Starting today, a day off for the Philadelphia Phillies, you could describe Phils’ general manager Ruben Amaro Jr. as Ness’ polar opposite.

No Phillie should be an Untouchable after dropping two of three to the New York Mets over the weekend and Amaro can probably be bribed if it means a smaller payroll and a better long-term future for the organization.

The Phillies have been a two-steps forward, one-step back, team all season. After losing three of four games to a team with a worse record, the Dodgers, they took three steps forward by winning series against the Pirates, Braves and Nationals.
Now the Phillies have taken another step back. Although the Mets are improved, winning 19 of their past 31 games, the Phillies had the rotation set up to win at least two of three with one pitcher making $20.5 million this year, Cole Hamels, going on Saturday and one $25 million pitcher, Cliff Lee, going on Sunday. After Kyle Kendrick won the opening game against the Mets on Friday, a true contender gets at least a split in the final two games. The Phillies are not true contenders.

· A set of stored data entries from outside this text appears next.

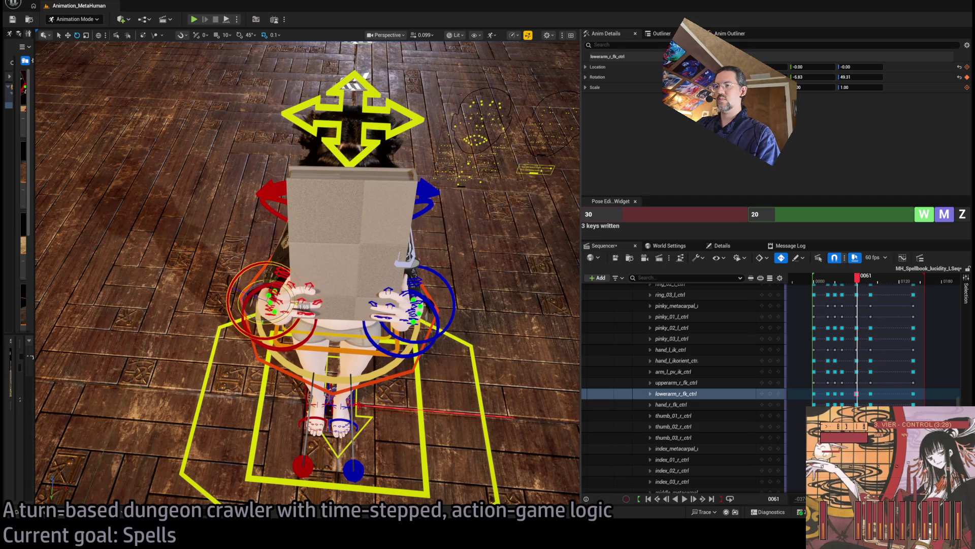
{"action": "mouse_move", "coordinate": [275, 310]}
{"action": "left_mouse_down"}
{"action": "mouse_move", "coordinate": [315, 285]}
{"action": "mouse_move", "coordinate": [300, 387]}
{"action": "mouse_move", "coordinate": [315, 399]}
{"action": "mouse_move", "coordinate": [274, 330]}
{"action": "left_mouse_up"}
{"action": "mouse_move", "coordinate": [247, 392]}
{"action": "left_mouse_down"}
{"action": "mouse_move", "coordinate": [254, 386]}
{"action": "mouse_move", "coordinate": [243, 399]}
{"action": "mouse_move", "coordinate": [315, 372]}
{"action": "mouse_move", "coordinate": [361, 369]}
{"action": "left_mouse_up"}
{"action": "left_click", "coordinate": [247, 391]}
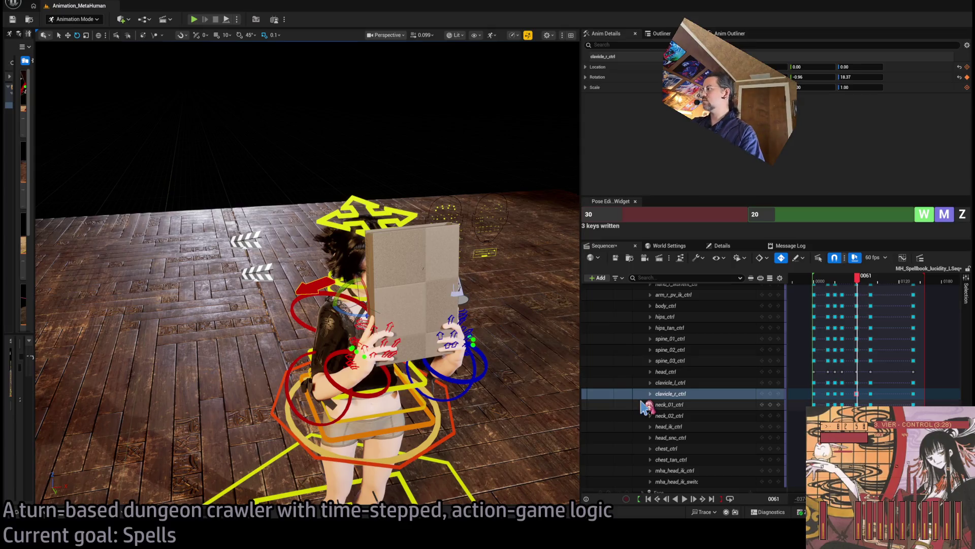
{"action": "scroll", "coordinate": [751, 370], "scroll_direction": "up", "scroll_amount": 5}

Lee came up small and Hamels came up smaller. The series wins over the Pirates, Braves and Nationals served as only teases considering that they were sandwiched around series losses to the Dodgers and Mets. The Phillies are kidding themselves if they think a pattern established over the first 99 games is going to change over the final 63.

That leaves Amaro with only one option today and that is to turn his cell phone into a sell phone.